-- start of DATA --
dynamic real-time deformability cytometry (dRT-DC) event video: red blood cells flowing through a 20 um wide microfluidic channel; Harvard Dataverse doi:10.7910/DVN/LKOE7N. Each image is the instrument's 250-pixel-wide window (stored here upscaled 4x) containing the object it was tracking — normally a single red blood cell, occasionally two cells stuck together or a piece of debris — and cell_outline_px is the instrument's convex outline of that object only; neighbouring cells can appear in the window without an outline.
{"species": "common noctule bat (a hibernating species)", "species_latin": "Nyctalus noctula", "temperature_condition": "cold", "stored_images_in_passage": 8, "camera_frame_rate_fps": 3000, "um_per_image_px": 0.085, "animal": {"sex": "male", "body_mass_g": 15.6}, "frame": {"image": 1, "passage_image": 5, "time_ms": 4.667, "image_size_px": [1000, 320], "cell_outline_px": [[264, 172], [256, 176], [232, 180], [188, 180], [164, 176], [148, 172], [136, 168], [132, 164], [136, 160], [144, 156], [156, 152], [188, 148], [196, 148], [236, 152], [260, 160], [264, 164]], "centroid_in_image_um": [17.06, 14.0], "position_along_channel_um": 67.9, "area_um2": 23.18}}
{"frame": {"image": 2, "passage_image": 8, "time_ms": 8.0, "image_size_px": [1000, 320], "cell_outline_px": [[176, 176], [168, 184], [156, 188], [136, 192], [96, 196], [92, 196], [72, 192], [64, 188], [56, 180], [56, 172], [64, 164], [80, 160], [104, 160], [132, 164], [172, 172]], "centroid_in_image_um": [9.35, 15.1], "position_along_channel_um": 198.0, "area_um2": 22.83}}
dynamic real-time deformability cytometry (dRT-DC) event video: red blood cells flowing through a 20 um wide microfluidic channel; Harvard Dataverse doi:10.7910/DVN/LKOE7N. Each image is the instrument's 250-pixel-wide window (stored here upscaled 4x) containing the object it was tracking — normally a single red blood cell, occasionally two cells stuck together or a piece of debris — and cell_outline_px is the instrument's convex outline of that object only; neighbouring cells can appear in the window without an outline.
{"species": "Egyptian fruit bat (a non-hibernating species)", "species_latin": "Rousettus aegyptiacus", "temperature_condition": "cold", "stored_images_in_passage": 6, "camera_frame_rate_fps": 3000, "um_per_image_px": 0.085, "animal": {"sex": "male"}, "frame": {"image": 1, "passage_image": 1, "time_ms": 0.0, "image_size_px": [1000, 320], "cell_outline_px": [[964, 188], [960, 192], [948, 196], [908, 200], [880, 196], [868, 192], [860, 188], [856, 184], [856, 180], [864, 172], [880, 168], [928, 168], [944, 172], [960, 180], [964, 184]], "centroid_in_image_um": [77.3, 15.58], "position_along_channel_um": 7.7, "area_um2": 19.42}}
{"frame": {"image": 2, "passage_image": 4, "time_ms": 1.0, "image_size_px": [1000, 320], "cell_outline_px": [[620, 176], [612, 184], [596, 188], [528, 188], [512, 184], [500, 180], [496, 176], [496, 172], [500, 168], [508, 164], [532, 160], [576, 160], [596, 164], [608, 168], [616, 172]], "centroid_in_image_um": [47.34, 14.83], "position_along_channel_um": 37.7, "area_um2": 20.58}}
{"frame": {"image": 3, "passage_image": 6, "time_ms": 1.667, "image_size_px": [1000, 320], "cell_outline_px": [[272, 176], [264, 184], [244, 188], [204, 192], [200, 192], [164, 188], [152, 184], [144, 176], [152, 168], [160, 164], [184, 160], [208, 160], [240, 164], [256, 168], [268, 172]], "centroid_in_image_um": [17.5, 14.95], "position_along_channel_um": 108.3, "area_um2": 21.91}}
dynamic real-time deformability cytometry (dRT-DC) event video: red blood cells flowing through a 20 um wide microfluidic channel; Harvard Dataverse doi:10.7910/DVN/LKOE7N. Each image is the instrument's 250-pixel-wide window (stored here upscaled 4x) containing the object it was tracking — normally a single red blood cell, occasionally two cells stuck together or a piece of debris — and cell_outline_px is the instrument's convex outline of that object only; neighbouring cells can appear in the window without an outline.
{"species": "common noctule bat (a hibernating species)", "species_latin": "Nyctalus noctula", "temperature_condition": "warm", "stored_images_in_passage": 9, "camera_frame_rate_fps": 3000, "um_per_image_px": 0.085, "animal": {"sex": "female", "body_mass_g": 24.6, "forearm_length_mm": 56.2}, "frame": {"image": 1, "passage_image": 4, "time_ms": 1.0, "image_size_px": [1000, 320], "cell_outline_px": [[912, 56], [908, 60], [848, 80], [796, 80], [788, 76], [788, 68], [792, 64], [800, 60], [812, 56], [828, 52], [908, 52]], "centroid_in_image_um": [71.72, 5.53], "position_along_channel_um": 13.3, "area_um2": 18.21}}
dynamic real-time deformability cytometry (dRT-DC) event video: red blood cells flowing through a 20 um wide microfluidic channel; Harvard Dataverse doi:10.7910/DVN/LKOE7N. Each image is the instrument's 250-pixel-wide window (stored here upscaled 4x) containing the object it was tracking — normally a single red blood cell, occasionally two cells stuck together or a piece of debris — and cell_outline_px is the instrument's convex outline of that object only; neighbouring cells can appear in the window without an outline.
-- end of DATA --
• [AIM]: Every record should be given again exactly.

• [REPLY TO THE TASK]:
dynamic real-time deformability cytometry (dRT-DC) event video: red blood cells flowing through a 20 um wide microfluidic channel; Harvard Dataverse doi:10.7910/DVN/LKOE7N. Each image is the instrument's 250-pixel-wide window (stored here upscaled 4x) containing the object it was tracking — normally a single red blood cell, occasionally two cells stuck together or a piece of debris — and cell_outline_px is the instrument's convex outline of that object only; neighbouring cells can appear in the window without an outline.
{"species": "common noctule bat (a hibernating species)", "species_latin": "Nyctalus noctula", "temperature_condition": "cold", "stored_images_in_passage": 8, "camera_frame_rate_fps": 3000, "um_per_image_px": 0.085, "animal": {"sex": "male", "body_mass_g": 15.6}, "frame": {"image": 1, "passage_image": 5, "time_ms": 4.667, "image_size_px": [1000, 320], "cell_outline_px": [[264, 172], [256, 176], [232, 180], [188, 180], [164, 176], [148, 172], [136, 168], [132, 164], [136, 160], [144, 156], [156, 152], [188, 148], [196, 148], [236, 152], [260, 160], [264, 164]], "centroid_in_image_um": [17.06, 14.0], "position_along_channel_um": 67.9, "area_um2": 23.18}}
{"frame": {"image": 2, "passage_image": 8, "time_ms": 8.0, "image_size_px": [1000, 320], "cell_outline_px": [[176, 176], [168, 184], [156, 188], [136, 192], [96, 196], [92, 196], [72, 192], [64, 188], [56, 180], [56, 172], [64, 164], [80, 160], [104, 160], [132, 164], [172, 172]], "centroid_in_image_um": [9.35, 15.1], "position_along_channel_um": 198.0, "area_um2": 22.83}}
dynamic real-time deformability cytometry (dRT-DC) event video: red blood cells flowing through a 20 um wide microfluidic channel; Harvard Dataverse doi:10.7910/DVN/LKOE7N. Each image is the instrument's 250-pixel-wide window (stored here upscaled 4x) containing the object it was tracking — normally a single red blood cell, occasionally two cells stuck together or a piece of debris — and cell_outline_px is the instrument's convex outline of that object only; neighbouring cells can appear in the window without an outline.
{"species": "Egyptian fruit bat (a non-hibernating species)", "species_latin": "Rousettus aegyptiacus", "temperature_condition": "cold", "stored_images_in_passage": 6, "camera_frame_rate_fps": 3000, "um_per_image_px": 0.085, "animal": {"sex": "male"}, "frame": {"image": 1, "passage_image": 1, "time_ms": 0.0, "image_size_px": [1000, 320], "cell_outline_px": [[964, 188], [960, 192], [948, 196], [908, 200], [880, 196], [868, 192], [860, 188], [856, 184], [856, 180], [864, 172], [880, 168], [928, 168], [944, 172], [960, 180], [964, 184]], "centroid_in_image_um": [77.3, 15.58], "position_along_channel_um": 7.7, "area_um2": 19.42}}
{"frame": {"image": 2, "passage_image": 4, "time_ms": 1.0, "image_size_px": [1000, 320], "cell_outline_px": [[620, 176], [612, 184], [596, 188], [528, 188], [512, 184], [500, 180], [496, 176], [496, 172], [500, 168], [508, 164], [532, 160], [576, 160], [596, 164], [608, 168], [616, 172]], "centroid_in_image_um": [47.34, 14.83], "position_along_channel_um": 37.7, "area_um2": 20.58}}
{"frame": {"image": 3, "passage_image": 6, "time_ms": 1.667, "image_size_px": [1000, 320], "cell_outline_px": [[272, 176], [264, 184], [244, 188], [204, 192], [200, 192], [164, 188], [152, 184], [144, 176], [152, 168], [160, 164], [184, 160], [208, 160], [240, 164], [256, 168], [268, 172]], "centroid_in_image_um": [17.5, 14.95], "position_along_channel_um": 108.3, "area_um2": 21.91}}
dynamic real-time deformability cytometry (dRT-DC) event video: red blood cells flowing through a 20 um wide microfluidic channel; Harvard Dataverse doi:10.7910/DVN/LKOE7N. Each image is the instrument's 250-pixel-wide window (stored here upscaled 4x) containing the object it was tracking — normally a single red blood cell, occasionally two cells stuck together or a piece of debris — and cell_outline_px is the instrument's convex outline of that object only; neighbouring cells can appear in the window without an outline.
{"species": "common noctule bat (a hibernating species)", "species_latin": "Nyctalus noctula", "temperature_condition": "warm", "stored_images_in_passage": 9, "camera_frame_rate_fps": 3000, "um_per_image_px": 0.085, "animal": {"sex": "female", "body_mass_g": 24.6, "forearm_length_mm": 56.2}, "frame": {"image": 1, "passage_image": 4, "time_ms": 1.0, "image_size_px": [1000, 320], "cell_outline_px": [[912, 56], [908, 60], [848, 80], [796, 80], [788, 76], [788, 68], [792, 64], [800, 60], [812, 56], [828, 52], [908, 52]], "centroid_in_image_um": [71.72, 5.53], "position_along_channel_um": 13.3, "area_um2": 18.21}}
dynamic real-time deformability cytometry (dRT-DC) event video: red blood cells flowing through a 20 um wide microfluidic channel; Harvard Dataverse doi:10.7910/DVN/LKOE7N. Each image is the instrument's 250-pixel-wide window (stored here upscaled 4x) containing the object it was tracking — normally a single red blood cell, occasionally two cells stuck together or a piece of debris — and cell_outline_px is the instrument's convex outline of that object only; neighbouring cells can appear in the window without an outline.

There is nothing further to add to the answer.